More than 70 people died in Ohio, Kentucky and Indiana as a result of the epic storm, according to the weather service.
Blizzard conditions arrived in Cincinnati around 1 a.m. Jan 26 with an arctic airmass pushing in. By 7 a.m., Cleveland was engulfed.
Temperatures plunged into the single digits with wind chills around minus 50 degrees.
"An ore carrier stranded in thick ice on Lake Erie just offshore from Sandusky reported sustained winds of 86 mph with gusts to 111 mph that morning!" according to an NWS report.
Thousands of trees and many miles of electric and telephone lines were blown down. Hundreds of thousands of homes were left without power and heat, and means of communication.
Roofs collapsed under the weight of the snow. Cars were buried. Interstate 75 was closed for three days.
The Red Cross and armed forces stepped in to help get food to people. Helicopters were called in for medical help. And volunteers with snowmobiles and four-wheel drive vehicles helped move medical crews.
"College students mingled with business travelers at the airport to wait it out," according to one Enquirer account. "Some roads, like Mason-Montgomery in Warren County, had been plowed so many times with so much buildup on the sides that they were tunnels."
And, yes, the river "was a jumble of giant blocks of ice," The Enquirer's Jim Rohrer wrote in 2011.

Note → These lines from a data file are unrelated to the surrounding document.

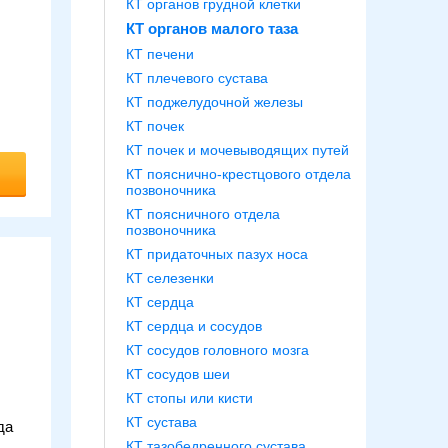
КТ органов грудной клетки
КТ органов малого таза
КТ печени
КТ плечевого сустава
КТ поджелудочной железы
КТ почек
КТ почек и мочевыводящих путей
КТ пояснично-крестцового отдела
позвоночника
КТ поясничного отдела
позвоночника
КТ придаточных пазух носа
КТ селезенки
КТ сердца
КТ сердца и сосудов
КТ сосудов головного мозга
КТ сосудов шеи
,
КТ стопы или кисти
КТ сустава
да
КТ тазобедренного сустава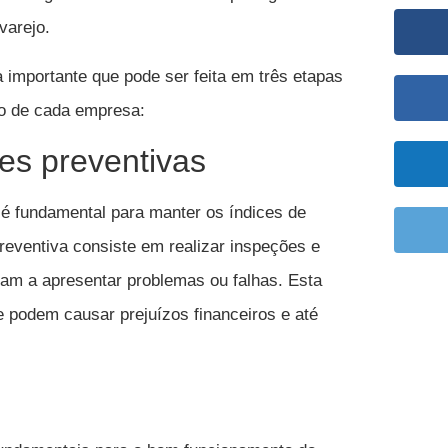
varejo.
 importante que pode ser feita em três etapas
to de cada empresa:
s preventivas
é fundamental para manter os índices de
eventiva consiste em realizar inspeções e
am a apresentar problemas ou falhas. Esta
e podem causar prejuízos financeiros e até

"Many people claim to have driven cars across it in '78, but only a few did," Rohrer wrote.
Winter records set
The winter of 1978 was a record-breaker.
Seasonal snowfall record: 53.9 inches of snow fell in winter of 1977-78
Monthly snowfall record: 31.5 inches of snow fell in January 1978
Longest stretch with 1 or more inches of snow on the ground: 63 days from Jan. 8 through March 11
Longest stretch with 5 or more inches of snow on the ground: 43 days from Jan. 13 through Feb. 24, 1978.
Longest stretch with 10 or more inches of snow on the ground: 10 days from Jan. 16-25
What caused the blizzard
This storm was the result of a relatively rare merger of two upper-level waves (one over Texas and one over the Northern Plains) that caused an explosive intensification of a surface low-pressure system moving north from the Gulf Coast into Kentucky and Ohio.
The massive storm system produced some of the lowest pressure readings ever recorded in the United States mainland that were not associated with hurricanes. In fact, several weather stations in the storm's path had to readjust their barographs as station pressures fell below the initial chart scale.
On Jan. 26, 1978, the barometric pressure dropped to 28.81 inches at Cincinnati. Even more impressive was Cleveland's record low-pressure reading of 28.28 inches, which remains the lowest pressure ever recorded in Ohio and one of the lowest pressure readings on record within the mainland United States (not associated with a hurricane).